= Brief =
Copy out the rows below word for word, leaving out the pictures.

= Given data =

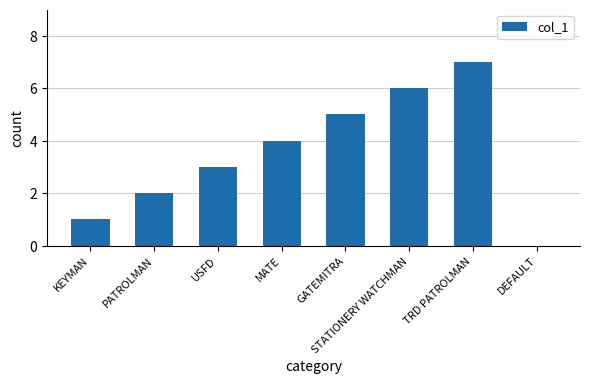

Reading right to left, transcribe all the data shown in this chart.

0	7	6	5	4	3	2	1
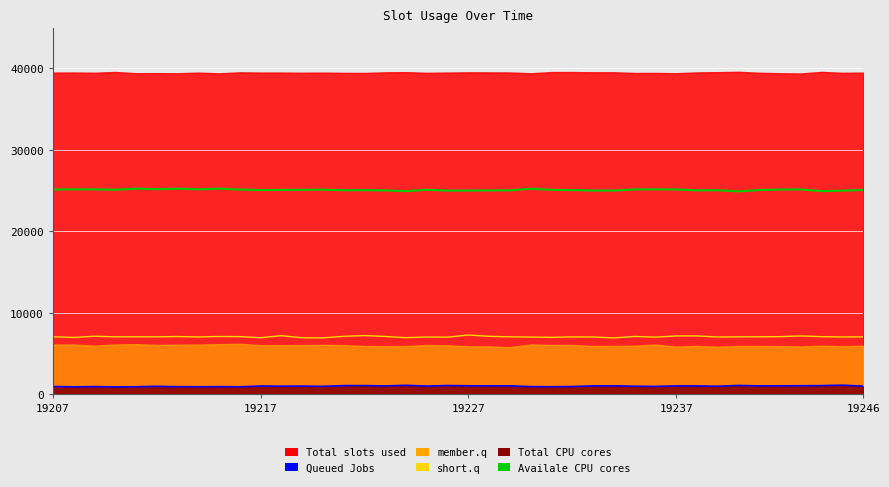

What is the value of the short.q point at the 28th from the left?

6913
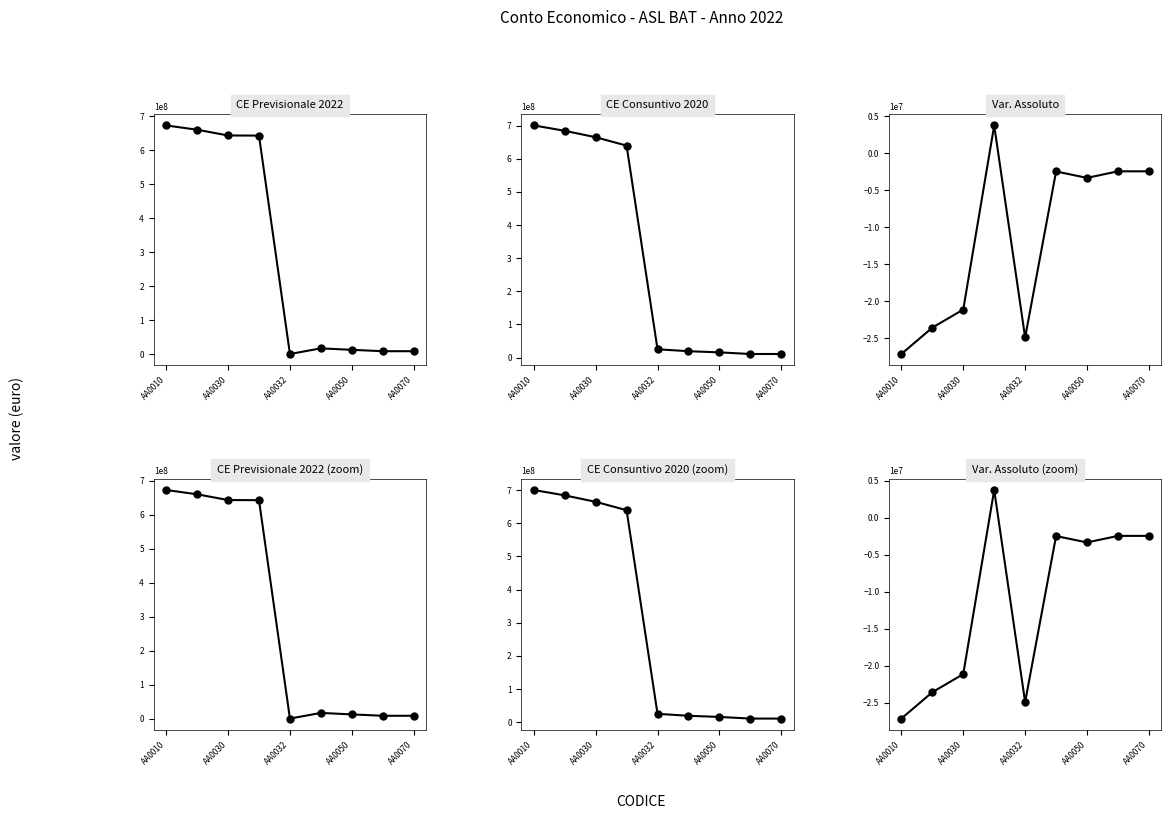

How many data points does each series have?

9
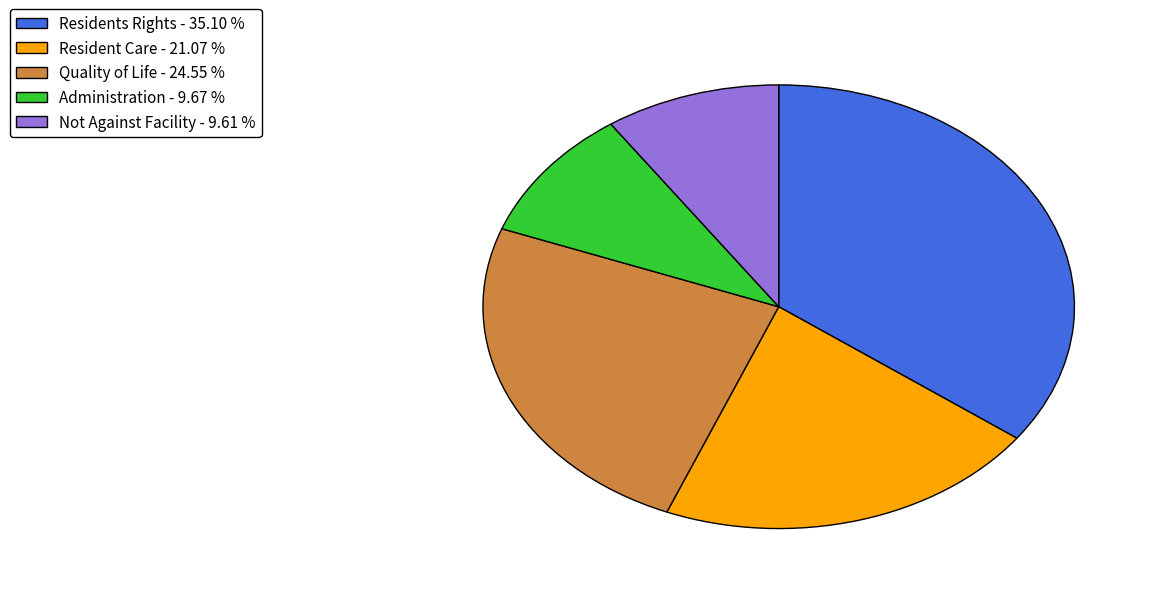

Is there any slice that represents more than half of the pie?

No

= Expected output =
Reading right to left, transcribe all the data shown in this chart.

0	7	6	5	4	3	2	1

What is the value of the short.q point at the 28th from the left?

6913

How many data points does each series have?

9

Is there any slice that represents more than half of the pie?

No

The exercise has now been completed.